I fully believe that if your content is good enough, there is no need to ask for likes, they will come naturally. So it comes to no coincidence that the pages which post horrible content are also begging for a share.

But perhaps my pet peeve isn’t something that’s widely agreed upon. No matter how much I huff and puff, I have to admit that some Facebook pages are really, really, successful at getting followers.

An example of such a Facebook page is Yes Officer I did see the Speed Limit sign I just didn’t see YOU. Somehow attaining 2.1 million followers, this page in addition to publishing statuses that start with “like if…” also reposts junky content from other sites including memes, nostalgia posts, and anything related to twerking (thank you, Miley). In fact, there is a whole plague of Facebook pages all with odd names reposting the same content from each other. Can You Not Interrupt Me when I Am Trying to Tell My Story? is another example, garnering 429,000 followers. How these pages are capable of amounting such a large fan base is a mystery to me, because it certainly isn’t from their content.

My observations have found that the majority of this content type is on Facebook and/or external blogs. Interestingly, social media platforms such as Twitter seem to have a lesser share. The two Facebook pages I listed above do not have Twitter accounts and are exclusively found on Facebook. With such a fan bases spanning into the millions you’d think these writers would want to expand out a little bit. So why don’t they?

I wonder if certain network and profile configurations have allowed this type of content to flourish, or if it’s the type of people who use Facebook versus other social media platforms that engage in this writing style and have an attraction to this type of content.

========================================

# Exercise tasks
1 > In the piece on Facebook pages, what kinds of junky content from other sites does the page with 2.1 million followers repost?
2 > How many followers has the page "Can You Not Interrupt Me when I Am Trying to Tell My Story?" gathered, according to the piece on Facebook pages?

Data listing

========================================

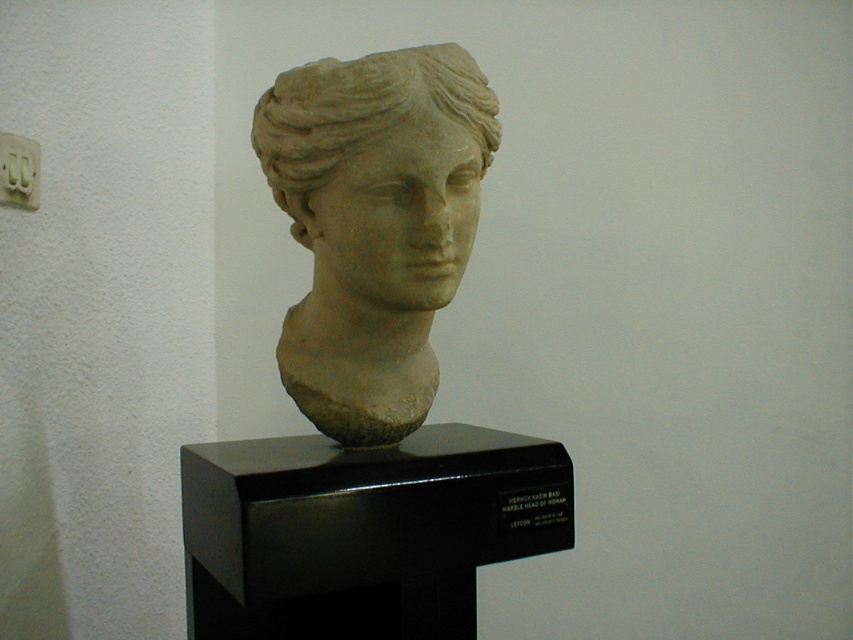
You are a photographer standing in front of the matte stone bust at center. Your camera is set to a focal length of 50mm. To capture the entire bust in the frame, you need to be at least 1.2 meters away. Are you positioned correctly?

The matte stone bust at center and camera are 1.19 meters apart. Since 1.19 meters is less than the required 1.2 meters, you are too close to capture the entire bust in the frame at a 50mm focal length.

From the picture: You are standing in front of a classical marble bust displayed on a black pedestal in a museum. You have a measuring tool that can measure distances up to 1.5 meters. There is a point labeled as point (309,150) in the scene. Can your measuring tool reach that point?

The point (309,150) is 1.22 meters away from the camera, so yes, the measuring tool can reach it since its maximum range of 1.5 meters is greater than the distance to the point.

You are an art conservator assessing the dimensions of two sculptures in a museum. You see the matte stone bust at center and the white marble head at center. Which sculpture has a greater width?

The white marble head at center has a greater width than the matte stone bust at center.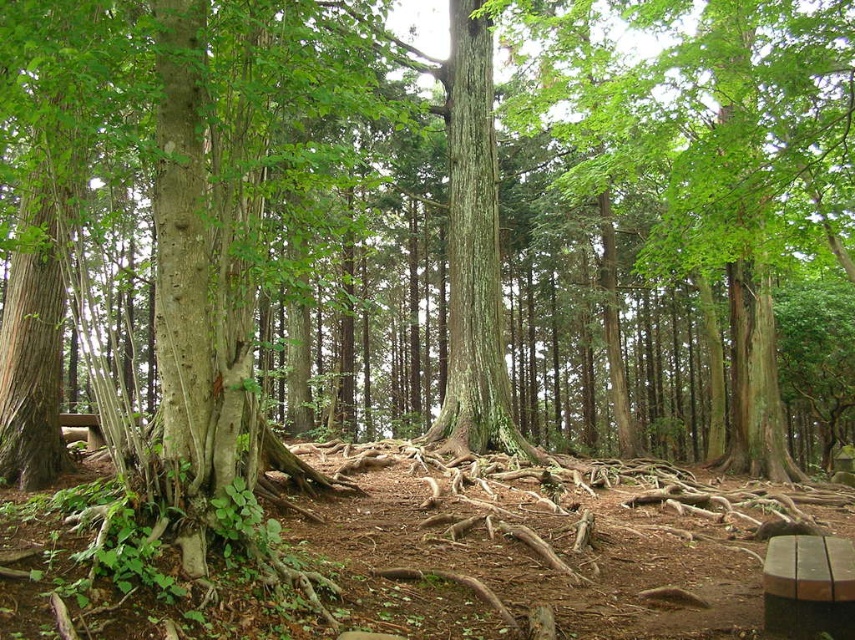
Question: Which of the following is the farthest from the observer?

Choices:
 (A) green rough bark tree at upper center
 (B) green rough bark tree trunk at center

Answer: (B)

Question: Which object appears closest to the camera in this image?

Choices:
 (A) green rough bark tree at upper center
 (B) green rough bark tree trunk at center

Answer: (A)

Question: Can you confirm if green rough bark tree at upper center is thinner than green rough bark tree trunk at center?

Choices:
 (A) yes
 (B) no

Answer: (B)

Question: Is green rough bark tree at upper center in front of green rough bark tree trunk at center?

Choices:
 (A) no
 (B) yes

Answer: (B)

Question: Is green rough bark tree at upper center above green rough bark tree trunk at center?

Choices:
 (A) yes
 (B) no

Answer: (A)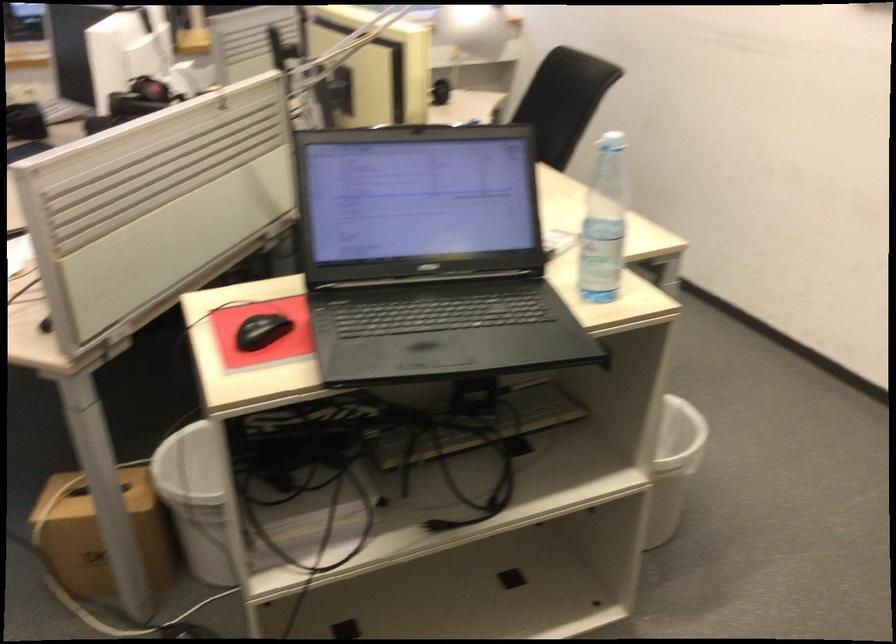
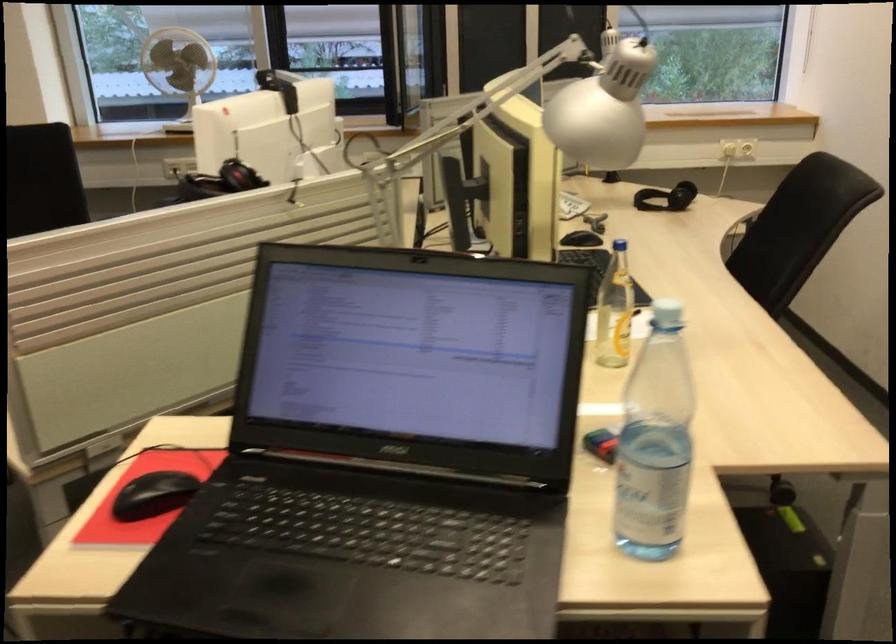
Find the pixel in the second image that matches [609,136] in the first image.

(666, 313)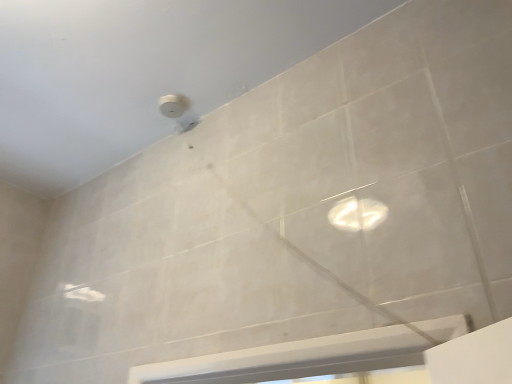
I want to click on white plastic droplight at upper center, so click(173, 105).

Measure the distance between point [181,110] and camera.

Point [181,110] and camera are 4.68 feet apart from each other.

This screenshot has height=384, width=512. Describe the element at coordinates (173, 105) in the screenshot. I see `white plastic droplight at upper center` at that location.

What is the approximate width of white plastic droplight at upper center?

========================================

# Results for each task
1 > Memes, nostalgia posts, and anything related to twerking.

2 > 429,000 followers.